Change every occurrence of "hour lines" in the records to "hour markers" and keep everything else the same.

Records>
** start **
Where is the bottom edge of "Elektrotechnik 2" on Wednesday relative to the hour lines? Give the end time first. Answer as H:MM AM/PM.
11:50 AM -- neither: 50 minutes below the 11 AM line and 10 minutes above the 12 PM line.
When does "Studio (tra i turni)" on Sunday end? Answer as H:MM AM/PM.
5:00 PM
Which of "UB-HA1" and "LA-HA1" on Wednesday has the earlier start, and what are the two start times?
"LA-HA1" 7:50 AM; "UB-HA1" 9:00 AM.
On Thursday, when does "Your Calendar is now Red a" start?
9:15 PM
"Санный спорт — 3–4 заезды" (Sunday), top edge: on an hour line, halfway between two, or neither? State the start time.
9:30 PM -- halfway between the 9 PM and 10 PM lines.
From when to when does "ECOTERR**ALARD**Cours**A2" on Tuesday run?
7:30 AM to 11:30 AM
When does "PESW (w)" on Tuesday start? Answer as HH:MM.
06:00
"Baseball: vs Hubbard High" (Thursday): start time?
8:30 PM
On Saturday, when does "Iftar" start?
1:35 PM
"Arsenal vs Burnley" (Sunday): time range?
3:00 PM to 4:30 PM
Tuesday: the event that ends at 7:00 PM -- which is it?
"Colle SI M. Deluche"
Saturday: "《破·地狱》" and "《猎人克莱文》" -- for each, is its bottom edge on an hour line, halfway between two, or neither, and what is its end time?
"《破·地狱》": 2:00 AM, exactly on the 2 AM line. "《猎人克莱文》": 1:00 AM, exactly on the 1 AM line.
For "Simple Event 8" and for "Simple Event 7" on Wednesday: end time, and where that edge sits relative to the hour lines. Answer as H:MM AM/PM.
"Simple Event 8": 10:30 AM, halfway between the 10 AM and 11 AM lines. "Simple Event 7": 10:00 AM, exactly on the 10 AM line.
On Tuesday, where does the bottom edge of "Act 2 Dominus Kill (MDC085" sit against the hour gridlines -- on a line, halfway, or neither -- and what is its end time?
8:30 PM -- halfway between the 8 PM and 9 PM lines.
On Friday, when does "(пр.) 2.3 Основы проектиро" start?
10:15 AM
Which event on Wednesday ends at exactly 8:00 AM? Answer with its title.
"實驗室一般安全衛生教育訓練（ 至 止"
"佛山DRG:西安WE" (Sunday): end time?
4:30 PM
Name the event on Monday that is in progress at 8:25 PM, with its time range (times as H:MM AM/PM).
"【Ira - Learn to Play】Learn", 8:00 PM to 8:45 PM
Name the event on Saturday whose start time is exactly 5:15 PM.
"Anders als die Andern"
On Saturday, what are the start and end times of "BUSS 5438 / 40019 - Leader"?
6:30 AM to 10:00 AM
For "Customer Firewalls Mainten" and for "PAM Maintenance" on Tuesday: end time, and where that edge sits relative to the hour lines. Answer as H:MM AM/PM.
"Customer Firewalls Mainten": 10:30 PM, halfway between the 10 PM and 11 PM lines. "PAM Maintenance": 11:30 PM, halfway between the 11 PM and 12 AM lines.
** end **
Answer to this task>
Where is the bottom edge of "Elektrotechnik 2" on Wednesday relative to the hour markers? Give the end time first. Answer as H:MM AM/PM.
11:50 AM -- neither: 50 minutes below the 11 AM line and 10 minutes above the 12 PM line.
When does "Studio (tra i turni)" on Sunday end? Answer as H:MM AM/PM.
5:00 PM
Which of "UB-HA1" and "LA-HA1" on Wednesday has the earlier start, and what are the two start times?
"LA-HA1" 7:50 AM; "UB-HA1" 9:00 AM.
On Thursday, when does "Your Calendar is now Red a" start?
9:15 PM
"Санный спорт — 3–4 заезды" (Sunday), top edge: on an hour line, halfway between two, or neither? State the start time.
9:30 PM -- halfway between the 9 PM and 10 PM lines.
From when to when does "ECOTERR**ALARD**Cours**A2" on Tuesday run?
7:30 AM to 11:30 AM
When does "PESW (w)" on Tuesday start? Answer as HH:MM.
06:00
"Baseball: vs Hubbard High" (Thursday): start time?
8:30 PM
On Saturday, when does "Iftar" start?
1:35 PM
"Arsenal vs Burnley" (Sunday): time range?
3:00 PM to 4:30 PM
Tuesday: the event that ends at 7:00 PM -- which is it?
"Colle SI M. Deluche"
Saturday: "《破·地狱》" and "《猎人克莱文》" -- for each, is its bottom edge on an hour line, halfway between two, or neither, and what is its end time?
"《破·地狱》": 2:00 AM, exactly on the 2 AM line. "《猎人克莱文》": 1:00 AM, exactly on the 1 AM line.
For "Simple Event 8" and for "Simple Event 7" on Wednesday: end time, and where that edge sits relative to the hour markers. Answer as H:MM AM/PM.
"Simple Event 8": 10:30 AM, halfway between the 10 AM and 11 AM lines. "Simple Event 7": 10:00 AM, exactly on the 10 AM line.
On Tuesday, where does the bottom edge of "Act 2 Dominus Kill (MDC085" sit against the hour gridlines -- on a line, halfway, or neither -- and what is its end time?
8:30 PM -- halfway between the 8 PM and 9 PM lines.
On Friday, when does "(пр.) 2.3 Основы проектиро" start?
10:15 AM
Which event on Wednesday ends at exactly 8:00 AM? Answer with its title.
"實驗室一般安全衛生教育訓練（ 至 止"
"佛山DRG:西安WE" (Sunday): end time?
4:30 PM
Name the event on Monday that is in progress at 8:25 PM, with its time range (times as H:MM AM/PM).
"【Ira - Learn to Play】Learn", 8:00 PM to 8:45 PM
Name the event on Saturday whose start time is exactly 5:15 PM.
"Anders als die Andern"
On Saturday, what are the start and end times of "BUSS 5438 / 40019 - Leader"?
6:30 AM to 10:00 AM
For "Customer Firewalls Mainten" and for "PAM Maintenance" on Tuesday: end time, and where that edge sits relative to the hour markers. Answer as H:MM AM/PM.
"Customer Firewalls Mainten": 10:30 PM, halfway between the 10 PM and 11 PM lines. "PAM Maintenance": 11:30 PM, halfway between the 11 PM and 12 AM lines.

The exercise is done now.